Vai descobrindo que a rotina é necessária para organizar a casa e a vida da pessoa  com  Alzheimer, a mais frequente entre as demências. Mas quando resolve um problema, surge outro. Porque as perdas físicas e cognitivas seguem ocorrendo, reduzindo as condições físicas, mentais e emocionais de quem tem uma enfermidade neurodegenerativa.

Demências não têm cura ou reversão do quadro. Apenas tratamento, que exige  da cuidadora a capacidade de coordenar as atividades dos profissionais na agenda de consultas, exames, autorizações de procedimentos e pedido de receitas controladas. Tendo  que explicar às atendentes as limitações de horário ou de locomoção da pessoa com demência.

Longa Maratona

Pesquisar preços de medicamentos exige outra maratona, já que a oferta de remédios na rede pública vem sendo reduzida devido ao drástico corte de orçamento da Saúde. Adquirir fraldas geriátricas, por exemplo, demanda tempo e paciência, pois o reajuste de preços das fraldas  é permanente.
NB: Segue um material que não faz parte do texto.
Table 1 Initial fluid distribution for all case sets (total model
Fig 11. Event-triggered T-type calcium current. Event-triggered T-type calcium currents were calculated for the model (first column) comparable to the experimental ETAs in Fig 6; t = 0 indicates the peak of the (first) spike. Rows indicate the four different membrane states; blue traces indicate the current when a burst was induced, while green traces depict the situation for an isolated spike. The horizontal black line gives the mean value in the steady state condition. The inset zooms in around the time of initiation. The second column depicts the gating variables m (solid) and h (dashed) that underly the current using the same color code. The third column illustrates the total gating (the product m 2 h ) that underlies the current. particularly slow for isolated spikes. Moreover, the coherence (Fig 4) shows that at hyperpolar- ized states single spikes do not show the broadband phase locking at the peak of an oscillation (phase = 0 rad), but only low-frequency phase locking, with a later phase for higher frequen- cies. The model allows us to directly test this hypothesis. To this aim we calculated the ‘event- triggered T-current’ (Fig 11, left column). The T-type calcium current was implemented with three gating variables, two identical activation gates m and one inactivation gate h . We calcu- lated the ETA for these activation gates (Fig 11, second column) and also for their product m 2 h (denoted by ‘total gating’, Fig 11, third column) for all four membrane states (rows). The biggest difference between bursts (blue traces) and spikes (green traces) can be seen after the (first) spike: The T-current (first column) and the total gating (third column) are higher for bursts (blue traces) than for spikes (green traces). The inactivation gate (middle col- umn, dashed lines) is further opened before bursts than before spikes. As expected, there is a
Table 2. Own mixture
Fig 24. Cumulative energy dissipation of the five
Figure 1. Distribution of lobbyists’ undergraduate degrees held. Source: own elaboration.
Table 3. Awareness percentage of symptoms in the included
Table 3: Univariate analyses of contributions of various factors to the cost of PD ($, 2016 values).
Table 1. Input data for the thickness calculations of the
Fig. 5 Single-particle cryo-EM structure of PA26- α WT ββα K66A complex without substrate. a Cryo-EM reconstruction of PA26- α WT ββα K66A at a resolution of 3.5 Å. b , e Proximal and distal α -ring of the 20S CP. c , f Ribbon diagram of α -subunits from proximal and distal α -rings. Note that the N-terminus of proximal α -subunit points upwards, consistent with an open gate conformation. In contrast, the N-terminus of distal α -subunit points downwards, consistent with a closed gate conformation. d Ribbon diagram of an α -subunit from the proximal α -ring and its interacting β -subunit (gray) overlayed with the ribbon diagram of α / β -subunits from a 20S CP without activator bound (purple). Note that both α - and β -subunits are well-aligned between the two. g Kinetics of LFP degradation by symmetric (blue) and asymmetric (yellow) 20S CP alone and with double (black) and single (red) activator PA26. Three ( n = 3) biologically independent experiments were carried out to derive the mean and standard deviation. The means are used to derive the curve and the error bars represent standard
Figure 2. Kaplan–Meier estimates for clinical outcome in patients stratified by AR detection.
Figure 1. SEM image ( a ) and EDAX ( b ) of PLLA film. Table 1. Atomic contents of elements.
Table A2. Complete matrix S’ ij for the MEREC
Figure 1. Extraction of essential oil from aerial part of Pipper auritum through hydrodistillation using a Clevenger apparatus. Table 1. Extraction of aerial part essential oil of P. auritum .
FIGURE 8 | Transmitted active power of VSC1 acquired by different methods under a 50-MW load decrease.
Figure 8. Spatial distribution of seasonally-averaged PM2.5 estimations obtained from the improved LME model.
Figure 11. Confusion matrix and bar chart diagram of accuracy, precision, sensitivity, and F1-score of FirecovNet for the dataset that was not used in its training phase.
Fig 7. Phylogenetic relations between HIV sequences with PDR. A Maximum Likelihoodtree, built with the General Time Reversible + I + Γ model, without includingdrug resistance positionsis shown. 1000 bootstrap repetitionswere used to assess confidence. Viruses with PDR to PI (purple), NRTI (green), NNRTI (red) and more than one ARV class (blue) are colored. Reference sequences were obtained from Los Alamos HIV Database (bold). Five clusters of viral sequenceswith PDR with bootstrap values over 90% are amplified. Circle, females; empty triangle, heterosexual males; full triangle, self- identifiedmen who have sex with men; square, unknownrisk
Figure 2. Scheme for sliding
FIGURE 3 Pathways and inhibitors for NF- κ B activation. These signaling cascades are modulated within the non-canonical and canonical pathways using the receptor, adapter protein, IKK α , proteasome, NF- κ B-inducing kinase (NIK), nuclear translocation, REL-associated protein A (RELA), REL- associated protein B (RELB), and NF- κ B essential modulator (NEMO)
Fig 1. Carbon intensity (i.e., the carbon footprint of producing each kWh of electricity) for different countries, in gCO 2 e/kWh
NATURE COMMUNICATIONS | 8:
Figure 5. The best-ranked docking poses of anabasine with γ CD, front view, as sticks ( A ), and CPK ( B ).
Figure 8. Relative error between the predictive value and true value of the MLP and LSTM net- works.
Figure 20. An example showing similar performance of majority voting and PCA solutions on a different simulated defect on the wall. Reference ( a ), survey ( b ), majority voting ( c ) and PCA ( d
E deixam bastante a desejar em qualidade.

Para obter fraldas  gratuitamente, o primeiro passo é conseguir a receita na Unidade Básica de Saúde (UBS) mais próxima da residência. Depois, ver quais postos de saúde têm farmácias com fraldas geriátricas. Para não perder horas no deslocamento, nem gastar com transporte adicional.

Outra possibilidade é recorrer às farmácias populares com a receita médica do SUS, o que garante um desconto significativo na compra. A receita dá direito a 40 fraldas por um período de 10 dias, devendo ser renovada a cada seis meses. Será necessário complementar a quantidade, pois é insuficiente para um adulto. Outra maratona:  as farmácias populares foram drasticamente reduzidas desde o governo Temer e o programa social corre o risco de acabar no governo Bolsonaro sob a alegação de falta de verbas.

Lidar com essa realidade desgasta física e emocionalmente a cuidadora familiar, que não é tratada como cidadã digna de respeito. Nem como uma cliente  por empresas que alegam vender saúde.

A burocracia e o tempo de espera para ser atendido on-line ou presencialmente nos planos de saúde dificultam o acesso aos serviços, sem contar os valores proibitivos para a maioria dos idosos. Quem  consegue serviço domiciliar (home care) acaba por transformar a residencia  em mini-hospital, convivendo com a rotatividade das equipes que não criam vínculo com pacientes nem com a família.

As empresas de cuidadoras profissionais – também intermediários de mão de obra – e os prestadores de serviços de cuidado como os planos de saúde deixam a desejar no zelo pela saúde dos  seus colaboradores e dos clientes. Seja no transporte das técnicas ou cuidadoras ou na oferta de Equipamentos de Proteção Individual.  Ainda expõe o paciente, a equipe e toda a família à contaminação pelo Covid-19.

Frente a tantas exigências e urgências, a cuidadora familiar  mal encontra tempo e energia  para reclamar ou se unir a outras que enfrentam o mesmo desafio: manter a dignidade e a qualidade de vida de quem está sem condições de se cuidar. É obrigação do Estado, da sociedade e da família, mas acaba sendo colocada como algo individualizada,  sob responsabilidade de uma mulher.

No mundo do cuidado, falta muito cuidado.